• 128
    bülent tümurlenk'in güzel bir sözüyle başlayayım ' galatasaray takımı melo varken 12 kişiyle oynuyordu. şimdi ise umut'la 10 kişi oynuyor.' umut koşuyor falan ama kesinlikle 11 oyuncusu değil. bunu herkes gördü bir tek teknik direktör görmedi. başakşehir maçında da son izlanda maçında da sonradan girerek iyi oyuna katkı sağladı. madem forvet yok, forvetsiz çık kardeşim maça. arena'da oynadığımız maçlarda zaten bir şekilde oyunu rakip kaleye yıkıyoruz. umut'a ihtiyaç yok.

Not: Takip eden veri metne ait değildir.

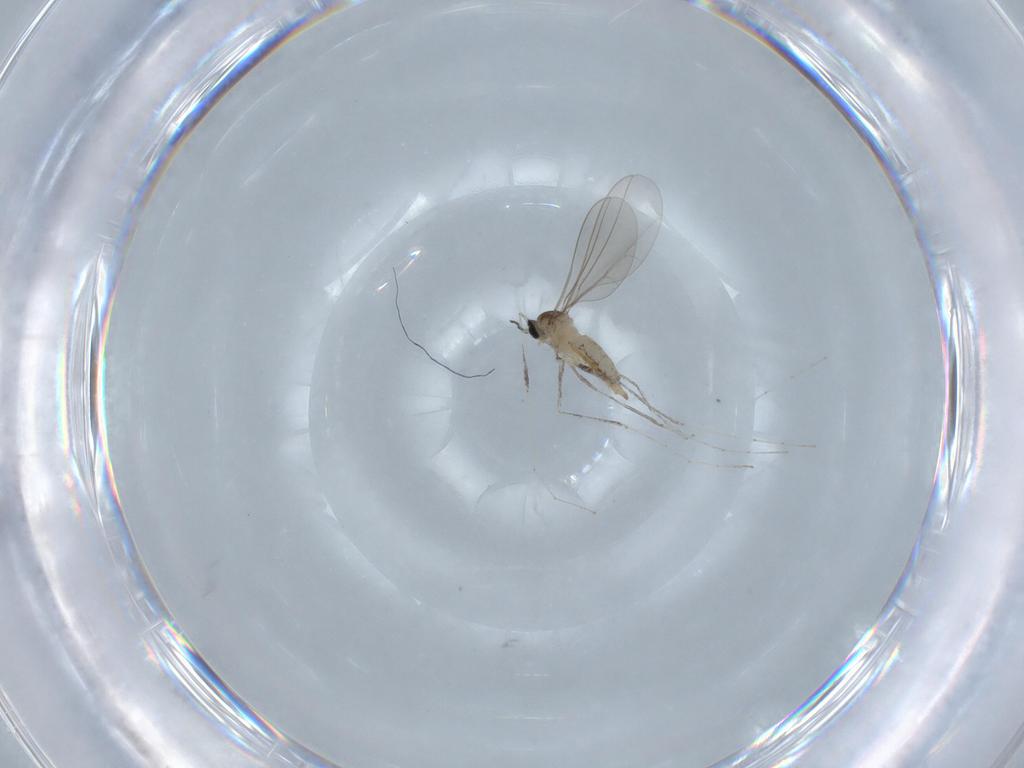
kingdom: Animalia
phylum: Arthropoda
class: Insecta
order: Diptera
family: Cecidomyiidae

    maça gelecek olursak ilk yarı kimin nerde oynadığı belli olmayan bir oyunla bir iki pozisyon dışında topun bizde olduğu fakat üretkenlikten uzak oynadık. ilk yarıda jose ve podolski'yi beğendim.

    ikinci yarı jose'nin çıkması hayal kırıklığına yol açtı. ama bu maç için doğru değişiklik olduğu farkına vardım. bilal'in uzaktan şut tehdidi var, duran top tehtidi var, attığı gol onun için lüks aslında. ondan beklenti daha farklı. jose ise şut atması gereken yerde bile şut atmaktan çekinen bir oyuncu. fakat diğer yönleriyle ben olsam şu takımda her maça on birde başlatırdım.

    golün erken gelmesi zaten maçı kazanacağımızın işaretiydi. chedjou bunları iyi yapıyor. sıkıştığımızda topla dikine çok iyi çıkıyor. yasin'in hakkını teslim etmek lazım. hocaya kızgın olduğu halde maça kendisini verebiliyor. 'beni ilk yarı oynatmadın, bak ben buyum' der gibi oynadı. sabri'yi de beğendim. 2 golde katkısı var, boş kaleye umut'un direğe nişanladığı topta da ortayı yapan kendisi. denayer döndüğünde maçların 2.yarılarında sağ kanatta değerlendirilebilir.

    maçtan önce takımın geleceğinden umutsuz olduğumu söylemiştim. bu maçın ikinci yarısında oynadığımız oyunu özellikle benfica maçında oynarsak geleceğe daha umutlu bakabilirim. benim için kıstas benfica maçıdır. orta sahanın ortası hala düşündürüyor olsa da oyunu rakip kaleye yıktığımızda neler yapabileceğimizi göstermiş olduk.

    çarşamba gününü şimdiden sabırsızlıkla beklemeye başladım. alınacak bir galibiyet çok şeyi değiştirir.